Virginia Lim, a Filipino housekeeper, has filed a discrimination suit in U.S. District Court in Manhattan claiming that she was not hired her because of her national origin. Lim was one of two workers who first filed discrimination complaints with the city's Commission on Human Rights and the Equal Employment Opportunity Commission ("EEOC").
According to Lim's complaint, in April, her employment agent, Adrian Smith, informed her of a vacancy as a housekeeper for the billionaire couple. The complaint states that since Lim had worked as a housekeeper for nine years, she knew that she was qualified for the position.

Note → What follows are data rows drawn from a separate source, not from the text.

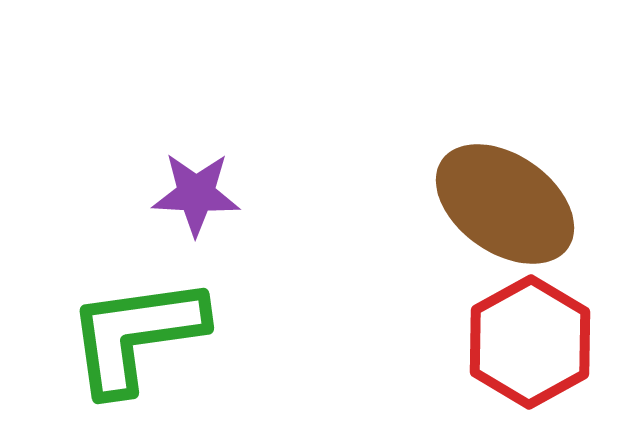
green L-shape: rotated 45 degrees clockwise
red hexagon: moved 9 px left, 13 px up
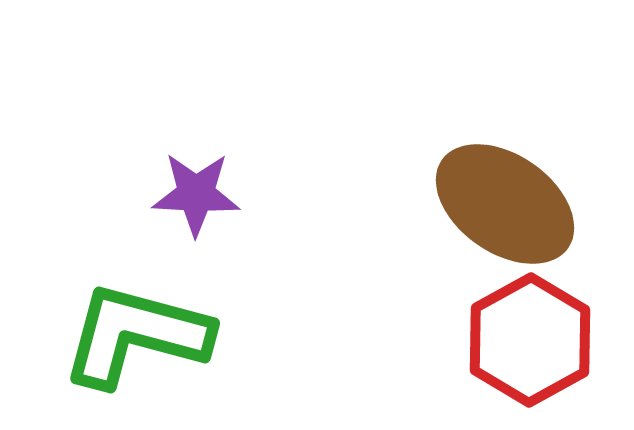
green L-shape: rotated 23 degrees clockwise
red hexagon: moved 2 px up
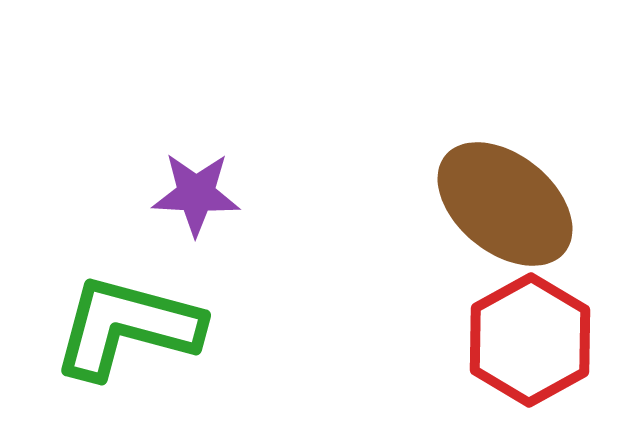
brown ellipse: rotated 4 degrees clockwise
green L-shape: moved 9 px left, 8 px up
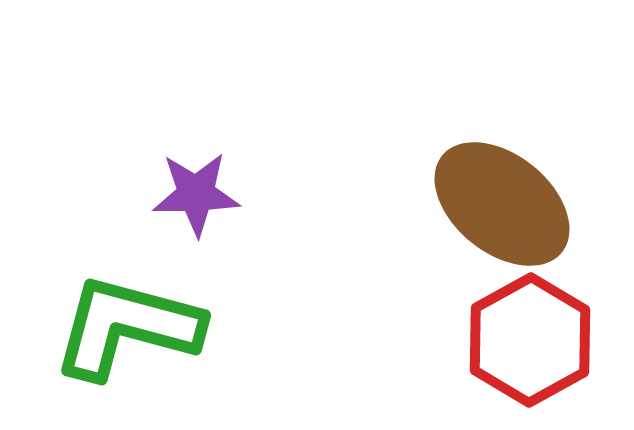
purple star: rotated 4 degrees counterclockwise
brown ellipse: moved 3 px left
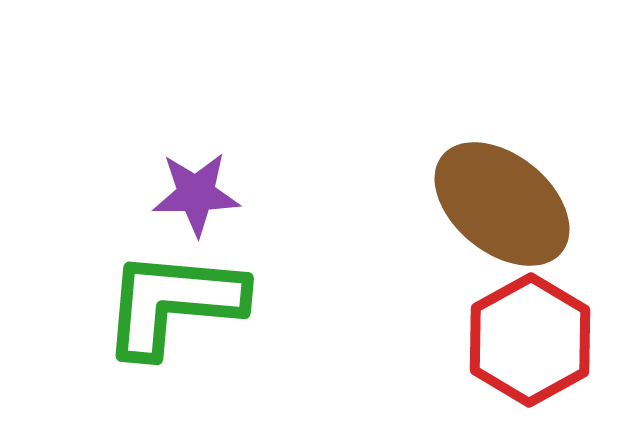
green L-shape: moved 46 px right, 24 px up; rotated 10 degrees counterclockwise
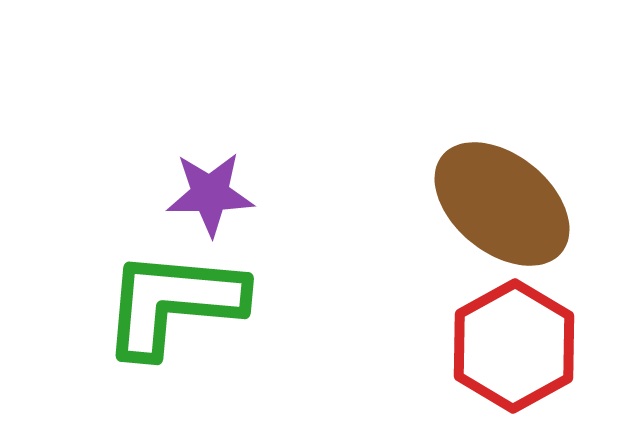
purple star: moved 14 px right
red hexagon: moved 16 px left, 6 px down
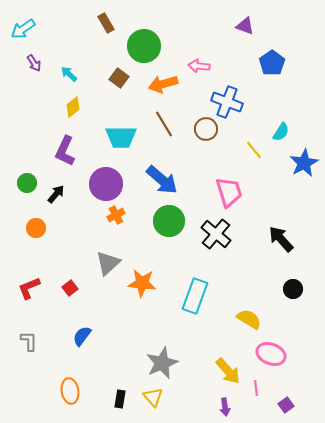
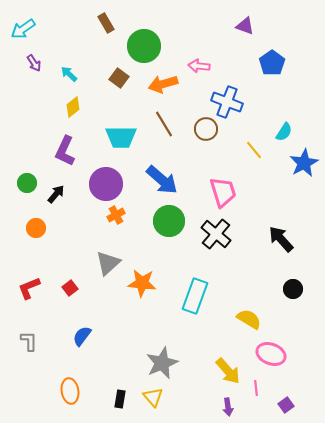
cyan semicircle at (281, 132): moved 3 px right
pink trapezoid at (229, 192): moved 6 px left
purple arrow at (225, 407): moved 3 px right
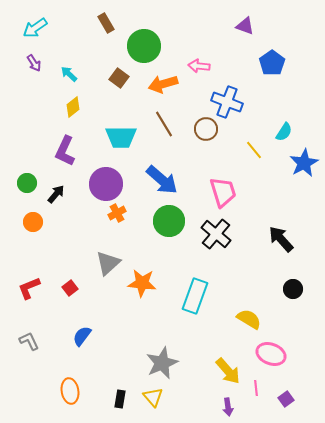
cyan arrow at (23, 29): moved 12 px right, 1 px up
orange cross at (116, 215): moved 1 px right, 2 px up
orange circle at (36, 228): moved 3 px left, 6 px up
gray L-shape at (29, 341): rotated 25 degrees counterclockwise
purple square at (286, 405): moved 6 px up
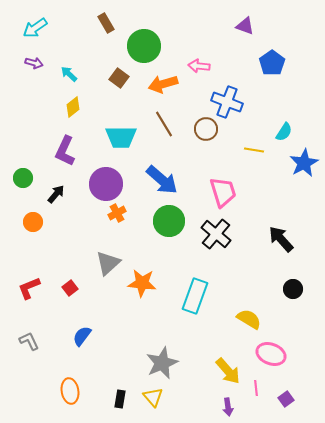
purple arrow at (34, 63): rotated 42 degrees counterclockwise
yellow line at (254, 150): rotated 42 degrees counterclockwise
green circle at (27, 183): moved 4 px left, 5 px up
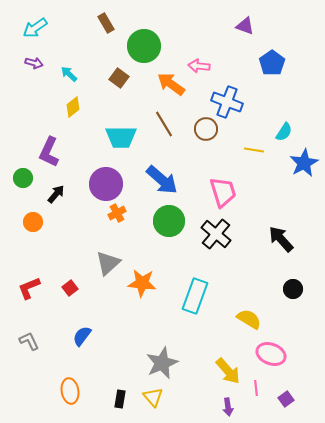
orange arrow at (163, 84): moved 8 px right; rotated 52 degrees clockwise
purple L-shape at (65, 151): moved 16 px left, 1 px down
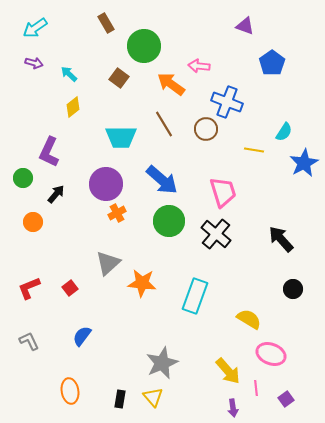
purple arrow at (228, 407): moved 5 px right, 1 px down
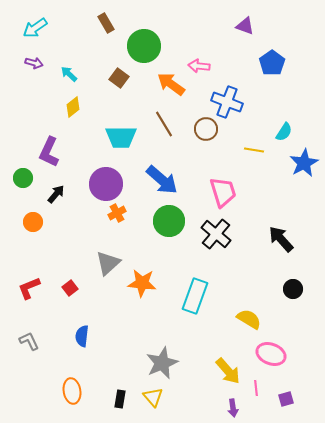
blue semicircle at (82, 336): rotated 30 degrees counterclockwise
orange ellipse at (70, 391): moved 2 px right
purple square at (286, 399): rotated 21 degrees clockwise
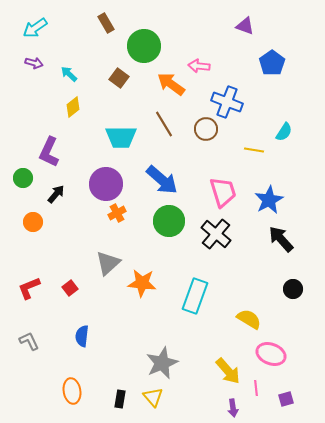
blue star at (304, 163): moved 35 px left, 37 px down
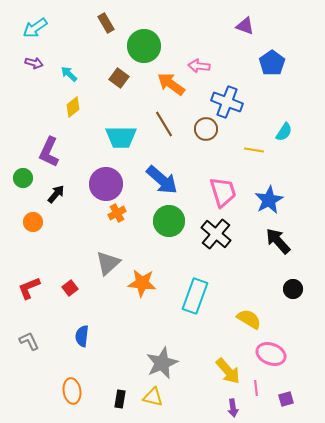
black arrow at (281, 239): moved 3 px left, 2 px down
yellow triangle at (153, 397): rotated 35 degrees counterclockwise
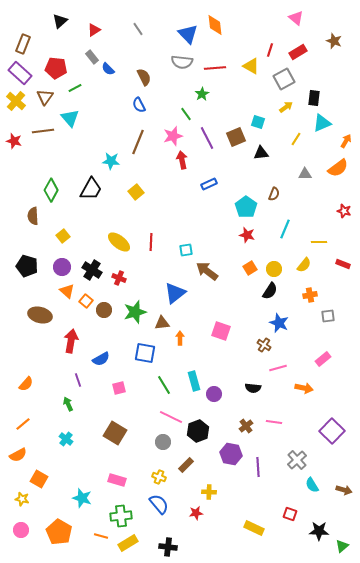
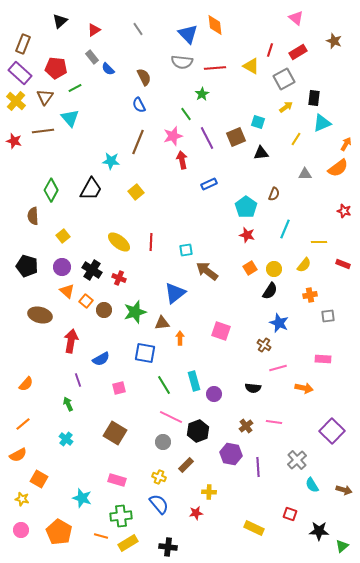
orange arrow at (346, 141): moved 3 px down
pink rectangle at (323, 359): rotated 42 degrees clockwise
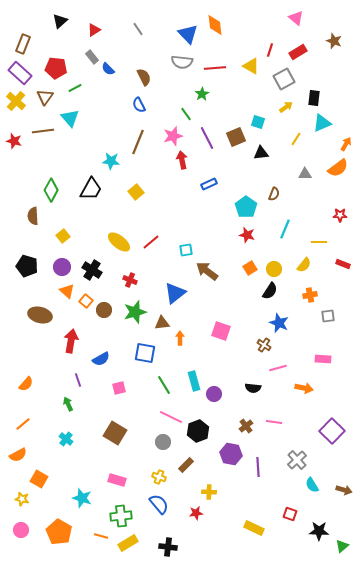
red star at (344, 211): moved 4 px left, 4 px down; rotated 16 degrees counterclockwise
red line at (151, 242): rotated 48 degrees clockwise
red cross at (119, 278): moved 11 px right, 2 px down
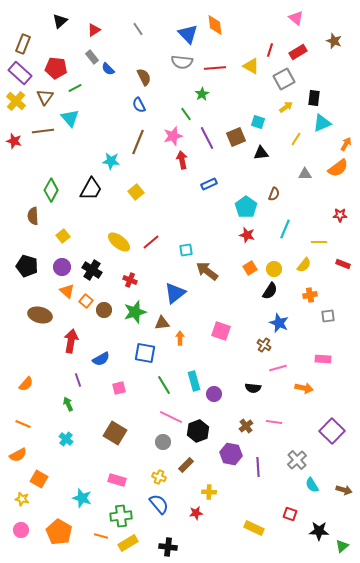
orange line at (23, 424): rotated 63 degrees clockwise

After interviewing with the couple's butler, the complaint alleges that the butler responded via email that "he had received instructions not to hire [Lim] because of her national origin." The email went on to say, "No Philippines, Thanks."
Smith was in shock after receiving such a wildly inappropriate response and replied, "Am I talking to the same [person]??" The complaint says that the butler then emailed back: "Sorry, new directions . . . No Philippine since today."
These illegal hiring practices also made news in May when another housekeeper named Esther Winkley also claimed that the couple refused to hire her because of her Filipino-background.
Ms. Lim has filed suit seeking "some level of resolution for the injustice that has been done" and for the emotional distress that it has caused. Ms. Lim's lawyer says that the EEOC has granted permission to pursue the case in federal court. The allegations are serious because they contend that the federal laws against discrimination in addition to state and city laws were violated by this discriminatory conduct.
Regardless of where the lawsuit is brought, federal, state and city laws make it illegal for employers discriminate against an individual based on, among other things, race and national origin.